:: 本文抜粋
お寺で見つけた「タブノキ(椨の木)」とは?線香原料からみた環境とのつながり

お香にまつわるお話

お寺の大きなタブノキ(椨の木)は、
常緑広葉樹として古くから親しまれ、
守護と生命力の象徴として
大切にされてきた木です。

タブノキはクスノキ科の常緑広葉樹で、
日本を含む東・東南アジアの照葉樹林に
広く分布しています。

葉や樹皮には強い粘性があり、
燃やしてもあまり香りがしない
という特徴があります。

その性質を活かし、樹皮を粉にしたものが
「タブ粉(たぶこ)」です。

タブ粉は、古くから線香や蚊取り線香の
粘結剤として使われてきました。

つまり、私たちが
普段使っているお線香には、
このタブノキの恩恵が
深く関わっているのです。
::::
** 作業内容 **
本文抜粋のうち、「タブノキはクスノキ科の常緑広葉樹で、」を含む語句で始まり「粘結剤として使われてきました。」で終わる部分を、一字も変えずに書き写すこと。 記録は本文抜粋とは別の出典から取ったものである。
:: 記録
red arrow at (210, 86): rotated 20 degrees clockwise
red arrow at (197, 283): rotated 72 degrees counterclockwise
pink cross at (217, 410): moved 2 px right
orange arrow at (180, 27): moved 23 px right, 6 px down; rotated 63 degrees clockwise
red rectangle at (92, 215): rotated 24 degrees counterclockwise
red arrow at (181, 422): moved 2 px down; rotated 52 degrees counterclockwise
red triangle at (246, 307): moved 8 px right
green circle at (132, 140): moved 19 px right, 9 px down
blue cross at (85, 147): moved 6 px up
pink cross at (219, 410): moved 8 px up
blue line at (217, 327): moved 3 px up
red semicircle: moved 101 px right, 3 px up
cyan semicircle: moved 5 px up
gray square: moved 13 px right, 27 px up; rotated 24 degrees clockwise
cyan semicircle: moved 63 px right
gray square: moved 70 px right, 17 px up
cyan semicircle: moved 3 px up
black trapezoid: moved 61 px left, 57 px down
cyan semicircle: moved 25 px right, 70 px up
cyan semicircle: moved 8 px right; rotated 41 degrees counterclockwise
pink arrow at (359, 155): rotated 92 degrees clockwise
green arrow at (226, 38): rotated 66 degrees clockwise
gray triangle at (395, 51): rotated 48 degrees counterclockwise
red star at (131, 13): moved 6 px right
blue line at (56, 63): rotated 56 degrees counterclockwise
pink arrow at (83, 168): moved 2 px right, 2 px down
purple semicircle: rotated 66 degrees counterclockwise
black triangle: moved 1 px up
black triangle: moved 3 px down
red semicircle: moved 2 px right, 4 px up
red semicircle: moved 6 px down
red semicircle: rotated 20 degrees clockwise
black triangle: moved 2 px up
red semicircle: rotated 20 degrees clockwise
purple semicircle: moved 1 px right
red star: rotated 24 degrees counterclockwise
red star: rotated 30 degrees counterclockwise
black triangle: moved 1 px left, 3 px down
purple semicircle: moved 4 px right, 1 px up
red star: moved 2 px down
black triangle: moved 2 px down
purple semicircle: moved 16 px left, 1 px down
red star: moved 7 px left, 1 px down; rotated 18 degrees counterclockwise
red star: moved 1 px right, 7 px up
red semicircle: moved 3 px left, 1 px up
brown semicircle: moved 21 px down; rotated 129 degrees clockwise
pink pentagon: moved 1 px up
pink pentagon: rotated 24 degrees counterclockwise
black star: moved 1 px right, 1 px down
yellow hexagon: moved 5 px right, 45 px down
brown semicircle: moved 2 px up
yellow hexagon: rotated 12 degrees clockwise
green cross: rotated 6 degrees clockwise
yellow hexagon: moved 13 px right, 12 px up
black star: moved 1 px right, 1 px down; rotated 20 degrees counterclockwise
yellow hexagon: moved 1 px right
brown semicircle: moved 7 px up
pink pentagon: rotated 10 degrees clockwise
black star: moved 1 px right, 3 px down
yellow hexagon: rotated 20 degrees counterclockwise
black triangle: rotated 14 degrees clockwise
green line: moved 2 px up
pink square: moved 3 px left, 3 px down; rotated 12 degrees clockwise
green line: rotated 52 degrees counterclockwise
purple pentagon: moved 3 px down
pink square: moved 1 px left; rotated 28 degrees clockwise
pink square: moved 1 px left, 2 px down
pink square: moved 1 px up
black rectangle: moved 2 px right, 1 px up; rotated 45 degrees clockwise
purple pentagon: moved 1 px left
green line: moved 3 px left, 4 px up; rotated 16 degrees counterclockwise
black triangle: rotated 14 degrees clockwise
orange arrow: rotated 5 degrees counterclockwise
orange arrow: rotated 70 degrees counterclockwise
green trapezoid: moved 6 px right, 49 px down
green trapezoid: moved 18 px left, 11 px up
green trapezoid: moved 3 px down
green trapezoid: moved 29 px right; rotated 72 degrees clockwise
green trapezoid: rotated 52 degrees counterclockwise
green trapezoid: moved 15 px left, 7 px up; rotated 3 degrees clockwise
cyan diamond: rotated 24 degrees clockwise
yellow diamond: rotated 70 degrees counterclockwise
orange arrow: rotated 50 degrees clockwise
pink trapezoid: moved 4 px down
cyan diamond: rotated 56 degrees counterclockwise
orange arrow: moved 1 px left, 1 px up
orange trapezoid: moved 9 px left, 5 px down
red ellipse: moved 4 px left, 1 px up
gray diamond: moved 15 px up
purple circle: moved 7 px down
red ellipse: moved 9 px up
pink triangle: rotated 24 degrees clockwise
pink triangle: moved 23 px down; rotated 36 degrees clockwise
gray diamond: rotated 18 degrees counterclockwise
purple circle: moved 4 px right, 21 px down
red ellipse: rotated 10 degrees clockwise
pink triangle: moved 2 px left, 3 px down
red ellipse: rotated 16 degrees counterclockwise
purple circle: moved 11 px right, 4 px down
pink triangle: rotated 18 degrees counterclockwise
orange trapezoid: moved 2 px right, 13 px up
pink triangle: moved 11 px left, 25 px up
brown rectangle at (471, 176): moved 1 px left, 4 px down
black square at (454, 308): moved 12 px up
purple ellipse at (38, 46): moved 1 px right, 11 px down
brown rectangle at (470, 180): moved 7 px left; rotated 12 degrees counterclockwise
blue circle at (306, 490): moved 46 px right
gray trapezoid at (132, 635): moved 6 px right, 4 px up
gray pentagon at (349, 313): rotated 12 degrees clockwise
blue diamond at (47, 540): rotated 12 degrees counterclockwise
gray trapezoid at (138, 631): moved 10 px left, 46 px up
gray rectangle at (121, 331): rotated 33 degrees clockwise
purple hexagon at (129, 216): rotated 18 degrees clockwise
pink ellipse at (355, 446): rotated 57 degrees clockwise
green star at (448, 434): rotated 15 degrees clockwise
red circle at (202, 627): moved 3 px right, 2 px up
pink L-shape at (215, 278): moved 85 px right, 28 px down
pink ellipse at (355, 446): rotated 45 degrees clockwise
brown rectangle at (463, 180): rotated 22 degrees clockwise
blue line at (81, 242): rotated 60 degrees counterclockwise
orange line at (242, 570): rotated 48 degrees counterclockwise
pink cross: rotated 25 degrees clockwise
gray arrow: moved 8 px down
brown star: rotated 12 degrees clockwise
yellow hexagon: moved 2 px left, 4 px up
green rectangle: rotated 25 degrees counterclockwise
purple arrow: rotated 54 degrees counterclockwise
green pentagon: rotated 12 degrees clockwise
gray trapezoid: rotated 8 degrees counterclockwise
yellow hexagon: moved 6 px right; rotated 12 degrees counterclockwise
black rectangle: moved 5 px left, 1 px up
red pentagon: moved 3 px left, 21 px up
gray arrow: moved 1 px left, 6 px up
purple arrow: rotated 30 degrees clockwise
::::
** 記述回答 **
タブノキはクスノキ科の常緑広葉樹で、
日本を含む東・東南アジアの照葉樹林に
広く分布しています。

葉や樹皮には強い粘性があり、
燃やしてもあまり香りがしない
という特徴があります。

その性質を活かし、樹皮を粉にしたものが
「タブ粉(たぶこ)」です。

タブ粉は、古くから線香や蚊取り線香の
粘結剤として使われてきました。